<<<<

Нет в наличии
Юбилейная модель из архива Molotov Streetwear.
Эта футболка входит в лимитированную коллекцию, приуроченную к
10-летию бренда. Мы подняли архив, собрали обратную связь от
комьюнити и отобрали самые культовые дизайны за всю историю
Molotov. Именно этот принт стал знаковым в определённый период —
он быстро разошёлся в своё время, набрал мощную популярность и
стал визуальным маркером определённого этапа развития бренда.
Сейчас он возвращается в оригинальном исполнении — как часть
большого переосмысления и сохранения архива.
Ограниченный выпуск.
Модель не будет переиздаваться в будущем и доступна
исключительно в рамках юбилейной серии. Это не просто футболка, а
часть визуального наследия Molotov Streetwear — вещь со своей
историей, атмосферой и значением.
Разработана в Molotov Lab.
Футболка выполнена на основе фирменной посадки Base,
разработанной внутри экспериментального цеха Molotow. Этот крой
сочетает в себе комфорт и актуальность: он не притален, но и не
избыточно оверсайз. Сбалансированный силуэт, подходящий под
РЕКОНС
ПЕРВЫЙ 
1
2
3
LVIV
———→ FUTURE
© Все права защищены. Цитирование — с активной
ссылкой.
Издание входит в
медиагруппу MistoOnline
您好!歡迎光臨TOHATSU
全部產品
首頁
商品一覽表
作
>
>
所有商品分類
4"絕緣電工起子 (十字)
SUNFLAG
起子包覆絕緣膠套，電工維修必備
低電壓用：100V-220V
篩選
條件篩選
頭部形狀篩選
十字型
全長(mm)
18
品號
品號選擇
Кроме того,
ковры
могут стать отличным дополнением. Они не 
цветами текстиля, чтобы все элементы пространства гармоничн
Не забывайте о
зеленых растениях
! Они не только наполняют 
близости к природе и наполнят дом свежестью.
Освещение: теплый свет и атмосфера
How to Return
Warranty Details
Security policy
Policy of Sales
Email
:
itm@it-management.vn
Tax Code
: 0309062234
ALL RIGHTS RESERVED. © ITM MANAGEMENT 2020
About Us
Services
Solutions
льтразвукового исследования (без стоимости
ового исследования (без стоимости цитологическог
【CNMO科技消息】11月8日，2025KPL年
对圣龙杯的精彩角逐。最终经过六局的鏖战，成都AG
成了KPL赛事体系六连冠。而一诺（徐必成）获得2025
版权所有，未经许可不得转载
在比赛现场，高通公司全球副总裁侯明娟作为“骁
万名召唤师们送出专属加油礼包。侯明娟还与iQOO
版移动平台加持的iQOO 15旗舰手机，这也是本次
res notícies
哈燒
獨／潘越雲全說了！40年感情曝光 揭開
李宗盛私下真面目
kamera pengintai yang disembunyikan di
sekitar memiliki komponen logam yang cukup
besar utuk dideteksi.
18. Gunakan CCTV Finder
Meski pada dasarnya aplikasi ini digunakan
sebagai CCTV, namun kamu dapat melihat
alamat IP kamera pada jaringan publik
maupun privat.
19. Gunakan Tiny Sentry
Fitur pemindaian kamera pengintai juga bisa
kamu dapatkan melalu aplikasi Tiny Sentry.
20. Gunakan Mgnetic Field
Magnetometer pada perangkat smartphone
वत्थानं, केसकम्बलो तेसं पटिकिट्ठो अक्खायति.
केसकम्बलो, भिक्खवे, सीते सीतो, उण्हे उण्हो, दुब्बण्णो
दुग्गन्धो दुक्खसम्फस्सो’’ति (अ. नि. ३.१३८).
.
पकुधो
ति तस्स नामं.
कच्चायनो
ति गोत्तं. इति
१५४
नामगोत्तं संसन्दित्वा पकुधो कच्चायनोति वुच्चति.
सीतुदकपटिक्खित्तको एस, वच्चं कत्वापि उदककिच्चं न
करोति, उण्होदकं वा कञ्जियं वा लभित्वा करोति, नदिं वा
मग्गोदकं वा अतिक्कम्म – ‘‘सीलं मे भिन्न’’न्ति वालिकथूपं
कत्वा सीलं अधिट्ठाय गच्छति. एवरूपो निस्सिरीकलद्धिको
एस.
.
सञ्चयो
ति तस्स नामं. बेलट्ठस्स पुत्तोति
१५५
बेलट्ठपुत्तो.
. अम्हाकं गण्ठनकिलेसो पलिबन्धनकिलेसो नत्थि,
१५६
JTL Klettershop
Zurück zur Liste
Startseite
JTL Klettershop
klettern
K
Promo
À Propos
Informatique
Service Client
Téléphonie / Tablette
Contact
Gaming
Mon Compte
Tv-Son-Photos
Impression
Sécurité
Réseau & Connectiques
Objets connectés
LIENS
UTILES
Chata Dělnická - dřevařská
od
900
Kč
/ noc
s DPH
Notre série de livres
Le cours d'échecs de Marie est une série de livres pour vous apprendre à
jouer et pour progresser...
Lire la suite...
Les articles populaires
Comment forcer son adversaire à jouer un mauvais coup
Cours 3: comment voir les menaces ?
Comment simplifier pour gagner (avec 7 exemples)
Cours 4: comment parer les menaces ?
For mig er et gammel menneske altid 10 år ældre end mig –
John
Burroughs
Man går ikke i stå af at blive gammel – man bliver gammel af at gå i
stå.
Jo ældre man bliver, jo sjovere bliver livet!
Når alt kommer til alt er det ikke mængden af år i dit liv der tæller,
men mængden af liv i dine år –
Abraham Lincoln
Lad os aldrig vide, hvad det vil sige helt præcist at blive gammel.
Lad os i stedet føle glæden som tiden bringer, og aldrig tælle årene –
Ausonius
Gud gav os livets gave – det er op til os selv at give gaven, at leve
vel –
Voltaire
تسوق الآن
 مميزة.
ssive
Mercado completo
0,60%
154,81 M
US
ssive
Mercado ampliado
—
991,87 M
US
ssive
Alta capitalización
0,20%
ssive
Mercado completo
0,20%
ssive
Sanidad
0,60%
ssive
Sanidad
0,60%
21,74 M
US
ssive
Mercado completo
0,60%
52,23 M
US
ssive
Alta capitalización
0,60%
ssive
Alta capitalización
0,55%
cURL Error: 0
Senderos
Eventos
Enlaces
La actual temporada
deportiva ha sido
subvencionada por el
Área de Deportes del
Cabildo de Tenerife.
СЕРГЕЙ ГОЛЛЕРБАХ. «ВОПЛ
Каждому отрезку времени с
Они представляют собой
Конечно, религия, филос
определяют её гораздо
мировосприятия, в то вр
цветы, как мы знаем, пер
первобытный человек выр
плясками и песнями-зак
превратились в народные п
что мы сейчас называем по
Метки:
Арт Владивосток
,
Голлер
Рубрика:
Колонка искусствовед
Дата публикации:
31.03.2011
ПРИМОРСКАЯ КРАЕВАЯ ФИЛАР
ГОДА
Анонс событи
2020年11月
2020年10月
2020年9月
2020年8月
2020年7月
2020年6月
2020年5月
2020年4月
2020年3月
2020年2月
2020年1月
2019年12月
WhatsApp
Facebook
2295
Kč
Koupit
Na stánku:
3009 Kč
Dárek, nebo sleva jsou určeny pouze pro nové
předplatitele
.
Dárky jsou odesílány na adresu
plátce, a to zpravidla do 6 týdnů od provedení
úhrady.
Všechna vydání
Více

>>>>

THE TASK: Convert the text of the entire listing above into a JSON array of strings, with one string per line and blank lines omitted.

WRITTEN ANSWER:
[
  "Нет в наличии",
  "Юбилейная модель из архива Molotov Streetwear.",
  "Эта футболка входит в лимитированную коллекцию, приуроченную к",
  "10-летию бренда. Мы подняли архив, собрали обратную связь от",
  "комьюнити и отобрали самые культовые дизайны за всю историю",
  "Molotov. Именно этот принт стал знаковым в определённый период —",
  "он быстро разошёлся в своё время, набрал мощную популярность и",
  "стал визуальным маркером определённого этапа развития бренда.",
  "Сейчас он возвращается в оригинальном исполнении — как часть",
  "большого переосмысления и сохранения архива.",
  "Ограниченный выпуск.",
  "Модель не будет переиздаваться в будущем и доступна",
  "исключительно в рамках юбилейной серии. Это не просто футболка, а",
  "часть визуального наследия Molotov Streetwear — вещь со своей",
  "историей, атмосферой и значением.",
  "Разработана в Molotov Lab.",
  "Футболка выполнена на основе фирменной посадки Base,",
  "разработанной внутри экспериментального цеха Molotow. Этот крой",
  "сочетает в себе комфорт и актуальность: он не притален, но и не",
  "избыточно оверсайз. Сбалансированный силуэт, подходящий под",
  "РЕКОНС",
  "ПЕРВЫЙ ",
  "1",
  "2",
  "3",
  "LVIV",
  "———→ FUTURE",
  "© Все права защищены. Цитирование — с активной",
  "ссылкой.",
  "Издание входит в",
  "медиагруппу MistoOnline",
  "您好!歡迎光臨TOHATSU",
  "全部產品",
  "首頁",
  "商品一覽表",
  "作",
  ">",
  ">",
  "所有商品分類",
  "4\"絕緣電工起子 (十字)",
  "SUNFLAG",
  "起子包覆絕緣膠套，電工維修必備",
  "低電壓用：100V-220V",
  "篩選",
  "條件篩選",
  "頭部形狀篩選",
  "十字型",
  "全長(mm)",
  "18",
  "品號",
  "品號選擇",
  "Кроме того,",
  "ковры",
  "могут стать отличным дополнением. Они не ",
  "цветами текстиля, чтобы все элементы пространства гармоничн",
  "Не забывайте о",
  "зеленых растениях",
  "! Они не только наполняют ",
  "близости к природе и наполнят дом свежестью.",
  "Освещение: теплый свет и атмосфера",
  "How to Return",
  "Warranty Details",
  "Security policy",
  "Policy of Sales",
  "Email",
  ":",
  "itm@it-management.vn",
  "Tax Code",
  ": 0309062234",
  "ALL RIGHTS RESERVED. © ITM MANAGEMENT 2020",
  "About Us",
  "Services",
  "Solutions",
  "льтразвукового исследования (без стоимости",
  "ового исследования (без стоимости цитологическог",
  "【CNMO科技消息】11月8日，2025KPL年",
  "对圣龙杯的精彩角逐。最终经过六局的鏖战，成都AG",
  "成了KPL赛事体系六连冠。而一诺（徐必成）获得2025",
  "版权所有，未经许可不得转载",
  "在比赛现场，高通公司全球副总裁侯明娟作为“骁",
  "万名召唤师们送出专属加油礼包。侯明娟还与iQOO",
  "版移动平台加持的iQOO 15旗舰手机，这也是本次",
  "res notícies",
  "哈燒",
  "獨／潘越雲全說了！40年感情曝光 揭開",
  "李宗盛私下真面目",
  "kamera pengintai yang disembunyikan di",
  "sekitar memiliki komponen logam yang cukup",
  "besar utuk dideteksi.",
  "18. Gunakan CCTV Finder",
  "Meski pada dasarnya aplikasi ini digunakan",
  "sebagai CCTV, namun kamu dapat melihat",
  "alamat IP kamera pada jaringan publik",
  "maupun privat.",
  "19. Gunakan Tiny Sentry",
  "Fitur pemindaian kamera pengintai juga bisa",
  "kamu dapatkan melalu aplikasi Tiny Sentry.",
  "20. Gunakan Mgnetic Field",
  "Magnetometer pada perangkat smartphone",
  "वत्थानं, केसकम्बलो तेसं पटिकिट्ठो अक्खायति.",
  "केसकम्बलो, भिक्खवे, सीते सीतो, उण्हे उण्हो, दुब्बण्णो",
  "दुग्गन्धो दुक्खसम्फस्सो’’ति (अ. नि. ३.१३८).",
  ".",
  "पकुधो",
  "ति तस्स नामं.",
  "कच्चायनो",
  "ति गोत्तं. इति",
  "१५४",
  "नामगोत्तं संसन्दित्वा पकुधो कच्चायनोति वुच्चति.",
  "सीतुदकपटिक्खित्तको एस, वच्चं कत्वापि उदककिच्चं न",
  "करोति, उण्होदकं वा कञ्जियं वा लभित्वा करोति, नदिं वा",
  "मग्गोदकं वा अतिक्कम्म – ‘‘सीलं मे भिन्न’’न्ति वालिकथूपं",
  "कत्वा सीलं अधिट्ठाय गच्छति. एवरूपो निस्सिरीकलद्धिको",
  "एस.",
  ".",
  "सञ्चयो",
  "ति तस्स नामं. बेलट्ठस्स पुत्तोति",
  "१५५",
  "बेलट्ठपुत्तो.",
  ". अम्हाकं गण्ठनकिलेसो पलिबन्धनकिलेसो नत्थि,",
  "१५६",
  "JTL Klettershop",
  "Zurück zur Liste",
  "Startseite",
  "JTL Klettershop",
  "klettern",
  "K",
  "Promo",
  "À Propos",
  "Informatique",
  "Service Client",
  "Téléphonie / Tablette",
  "Contact",
  "Gaming",
  "Mon Compte",
  "Tv-Son-Photos",
  "Impression",
  "Sécurité",
  "Réseau & Connectiques",
  "Objets connectés",
  "LIENS",
  "UTILES",
  "Chata Dělnická - dřevařská",
  "od",
  "900",
  "Kč",
  "/ noc",
  "s DPH",
  "Notre série de livres",
  "Le cours d'échecs de Marie est une série de livres pour vous apprendre à",
  "jouer et pour progresser...",
  "Lire la suite...",
  "Les articles populaires",
  "Comment forcer son adversaire à jouer un mauvais coup",
  "Cours 3: comment voir les menaces ?",
  "Comment simplifier pour gagner (avec 7 exemples)",
  "Cours 4: comment parer les menaces ?",
  "For mig er et gammel menneske altid 10 år ældre end mig –",
  "John",
  "Burroughs",
  "Man går ikke i stå af at blive gammel – man bliver gammel af at gå i",
  "stå.",
  "Jo ældre man bliver, jo sjovere bliver livet!",
  "Når alt kommer til alt er det ikke mængden af år i dit liv der tæller,",
  "men mængden af liv i dine år –",
  "Abraham Lincoln",
  "Lad os aldrig vide, hvad det vil sige helt præcist at blive gammel.",
  "Lad os i stedet føle glæden som tiden bringer, og aldrig tælle årene –",
  "Ausonius",
  "Gud gav os livets gave – det er op til os selv at give gaven, at leve",
  "vel –",
  "Voltaire",
  "تسوق الآن",
  " مميزة.",
  "ssive",
  "Mercado completo",
  "0,60%",
  "154,81 M",
  "US",
  "ssive",
  "Mercado ampliado",
  "—",
  "991,87 M",
  "US",
  "ssive",
  "Alta capitalización",
  "0,20%",
  "ssive",
  "Mercado completo",
  "0,20%",
  "ssive",
  "Sanidad",
  "0,60%",
  "ssive",
  "Sanidad",
  "0,60%",
  "21,74 M",
  "US",
  "ssive",
  "Mercado completo",
  "0,60%",
  "52,23 M",
  "US",
  "ssive",
  "Alta capitalización",
  "0,60%",
  "ssive",
  "Alta capitalización",
  "0,55%",
  "cURL Error: 0",
  "Senderos",
  "Eventos",
  "Enlaces",
  "La actual temporada",
  "deportiva ha sido",
  "subvencionada por el",
  "Área de Deportes del",
  "Cabildo de Tenerife.",
  "СЕРГЕЙ ГОЛЛЕРБАХ. «ВОПЛ",
  "Каждому отрезку времени с",
  "Они представляют собой",
  "Конечно, религия, филос",
  "определяют её гораздо",
  "мировосприятия, в то вр",
  "цветы, как мы знаем, пер",
  "первобытный человек выр",
  "плясками и песнями-зак",
  "превратились в народные п",
  "что мы сейчас называем по",
  "Метки:",
  "Арт Владивосток",
  ",",
  "Голлер",
  "Рубрика:",
  "Колонка искусствовед",
  "Дата публикации:",
  "31.03.2011",
  "ПРИМОРСКАЯ КРАЕВАЯ ФИЛАР",
  "ГОДА",
  "Анонс событи",
  "2020年11月",
  "2020年10月",
  "2020年9月",
  "2020年8月",
  "2020年7月",
  "2020年6月",
  "2020年5月",
  "2020年4月",
  "2020年3月",
  "2020年2月",
  "2020年1月",
  "2019年12月",
  "WhatsApp",
  "Facebook",
  "2295",
  "Kč",
  "Koupit",
  "Na stánku:",
  "3009 Kč",
  "Dárek, nebo sleva jsou určeny pouze pro nové",
  "předplatitele",
  ".",
  "Dárky jsou odesílány na adresu",
  "plátce, a to zpravidla do 6 týdnů od provedení",
  "úhrady.",
  "Všechna vydání",
  "Více"
]